━━ Input ━━

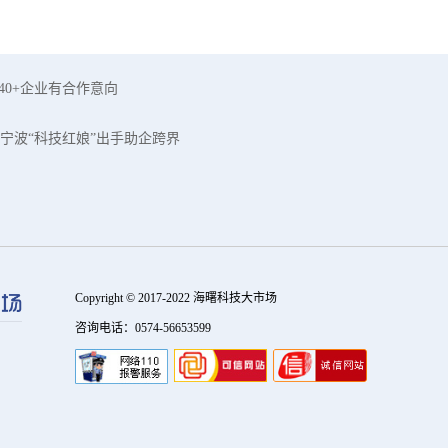
40+企业有合作意向
宁波“科技红娘”出手助企跨界
Copyright © 2017-2022 海曙科技大市场
咨询电话：0574-56653599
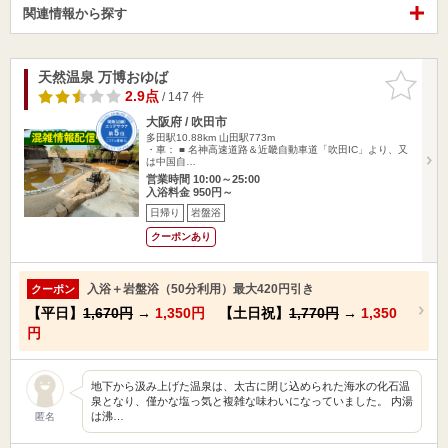
関連情報から探す
天然温泉 万博おゆば
お気に入
りに追加
2.9点
/ 147 件
大阪府 / 吹田市
多田駅10.88km
山田駅773m
・車： ■ 名神高速道路＆近畿自動車道「吹田IC」より、又
は中国自…
営業時間 10:00～25:00
入浴料金 950円～
日帰り
岩盤浴
クーポンあり
入浴＋岩盤浴（50分利用）最大420円引き
クーポン
【平日】
1,670円
→
1,350円
【土日祝】
1,770円
→
1,350
円
地下から汲み上げた温泉は、太古に閉じ込められた海水の化石温
泉となり、僅かな塩っ気と複雑な味わいになっていました。 内湯
は沸…
匿名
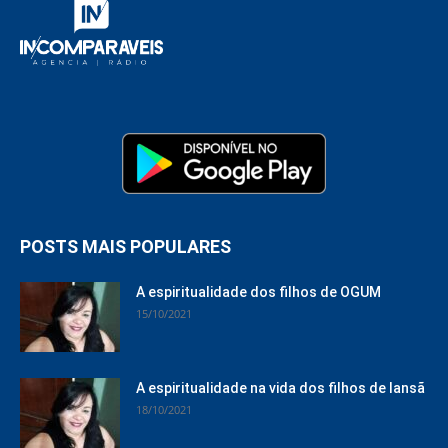
POSTS MAIS POPULARES
A espiritualidade dos filhos de OGUM
15/10/2021
A espiritualidade na vida dos filhos de Iansã
18/10/2021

━━━

Work task — Return the entries verbatim without images.

Response area —
40+企业有合作意向
宁波“科技红娘”出手助企跨界
Copyright © 2017-2022 海曙科技大市场
咨询电话：0574-56653599
関連情報から探す
天然温泉 万博おゆば
お気に入
りに追加
2.9点
/ 147 件
大阪府 / 吹田市
多田駅10.88km
山田駅773m
・車： ■ 名神高速道路＆近畿自動車道「吹田IC」より、又
は中国自…
営業時間 10:00～25:00
入浴料金 950円～
日帰り
岩盤浴
クーポンあり
入浴＋岩盤浴（50分利用）最大420円引き
クーポン
【平日】
1,670円
→
1,350円
【土日祝】
1,770円
→
1,350
円
地下から汲み上げた温泉は、太古に閉じ込められた海水の化石温
泉となり、僅かな塩っ気と複雑な味わいになっていました。 内湯
は沸…
匿名
POSTS MAIS POPULARES
A espiritualidade dos filhos de OGUM
15/10/2021
A espiritualidade na vida dos filhos de Iansã
18/10/2021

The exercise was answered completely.